Kif Mama Kif Baba and his comrades in the struggle appear without complexes, placards displayed, on the United Nations Square in Casablanca or in front of Parliament or the Court of Appeal in Rabat depending on the news. “The new feminist wave is not bothered by the fact that the Islamists mobilize more than us,” she emphasizes.
Moving the lines, exploring new paths: the new generation is freeing itself from many cautions. Three inflections seem to distinguish it from the previous one. The first is to have taken up, beyond the Moudawana, the question of “individual freedoms” and the relationship with the body. With the aim of removing the dust from a penal code criminalizing “sexual relations outside of marriage”, homosexuality and abortion, which remains prohibited except in cases of danger to the health of the mother.

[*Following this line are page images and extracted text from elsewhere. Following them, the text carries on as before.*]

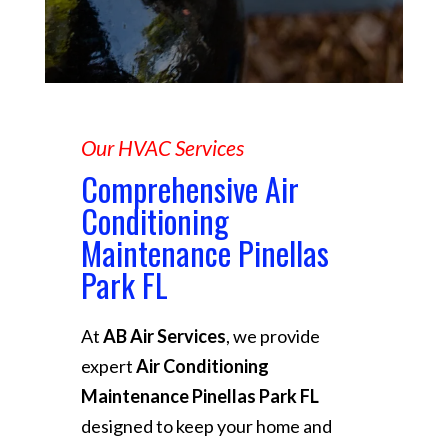
Our HVAC Services
Comprehensive Air
Conditioning
Maintenance Pinellas
Park FL
At
AB Air Services
, we provide
expert
Air Conditioning
Maintenance Pinellas Park FL
designed to keep your home and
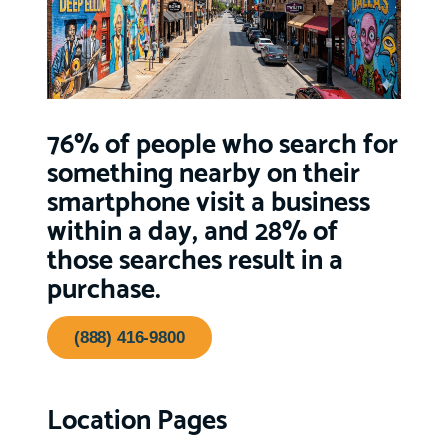
76% of people who search for
something nearby on their
smartphone visit a business
within a day, and 28% of
those searches result in a
purchase.
(888) 416-9800
Location Pages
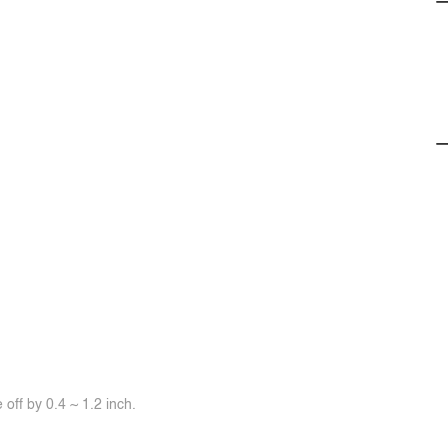
off by 0.4 ~ 1.2 inch.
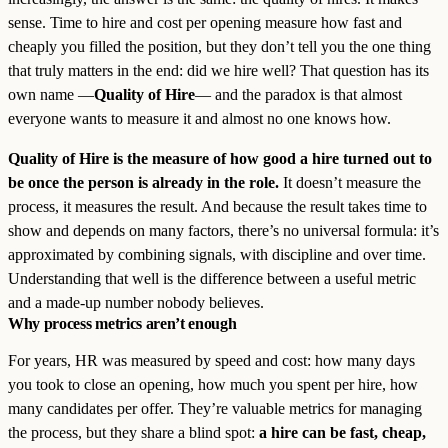
sense. Time to hire and cost per opening measure how fast and
cheaply you filled the position, but they don’t tell you the one thing
that truly matters in the end: did we hire well? That question has its
own name —
Quality of Hire
— and the paradox is that almost
everyone wants to measure it and almost no one knows how.
Quality of Hire is the measure of how good a hire turned out to
be once the person is already in the role.
It doesn’t measure the
process, it measures the result. And because the result takes time to
show and depends on many factors, there’s no universal formula: it’s
approximated by combining signals, with discipline and over time.
Understanding that well is the difference between a useful metric
and a made-up number nobody believes.
Why process metrics aren’t enough
For years, HR was measured by speed and cost: how many days
you took to close an opening, how much you spent per hire, how
many candidates per offer. They’re valuable metrics for managing
the process, but they share a blind spot:
a hire can be fast, cheap,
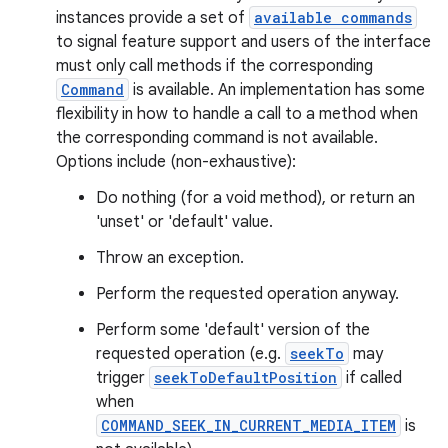
instances provide a set of
available commands
to signal feature support and users of the interface
must only call methods if the corresponding
Command
is available. An implementation has some
flexibility in how to handle a call to a method when
the corresponding command is not available.
Options include (non-exhaustive):
Do nothing (for a void method), or return an
'unset' or 'default' value.
Throw an exception.
Perform the requested operation anyway.
Perform some 'default' version of the
requested operation (e.g.
seekTo
may
trigger
seekToDefaultPosition
if called
when
COMMAND_SEEK_IN_CURRENT_MEDIA_ITEM
is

Betting on a new masculinity
The second is to bet on the emergence of a new masculinity among young men, some of whom may join feminists in criticizing patriarchy. Kif Mama Kif Baba, for example, shares its association premises in Mohammedia (near Casablanca) with the Médias et Cultures association founded by Abdelmadjid Moudni. “Cultural expectations of stereotypical masculinity inflict real pressure on men,” underlines Mr. Moudni, who is part of the movement, albeit in its infancy, of “positive masculinity” fighting against “toxic masculinities”.
Finally, this new generation, which displays its “pragmatism” and its refusal of “ideological blocs” (Islamists versus secularists) having divided past debates, no longer rejects dialogue with the proponents of political Islam – themselves less radical than before – in order to undermine some of their theological arguments. “We are not going to get there by refusing discussion with them,” warns Ghizlaine Mamouni who, with supporting texts, strives to convince her conservative interlocutors that the Koran does not necessarily state all the prohibitions that we lends it to him. “Feminists need to pull the rug out from under the Islamists by showing that Islam has been historically progressive,” says Yasmine Chami, novelist and anthropologist.
If the room for maneuver of feminism in Morocco will inevitably remain limited by the limits assigned to it in 2003 by King Mohammed VI in his capacity as “Commander of the Faithful” – “I cannot authorize what God has prohibited, nor prohibit what the Most High has authorized” – new themes inexorably dig their furrows into the heart of society. Feminism in Morocco can no longer be reduced to the importation of Western ideas. “From being exogenous, the debate has become endogenous,” summarizes Yasmine Chami.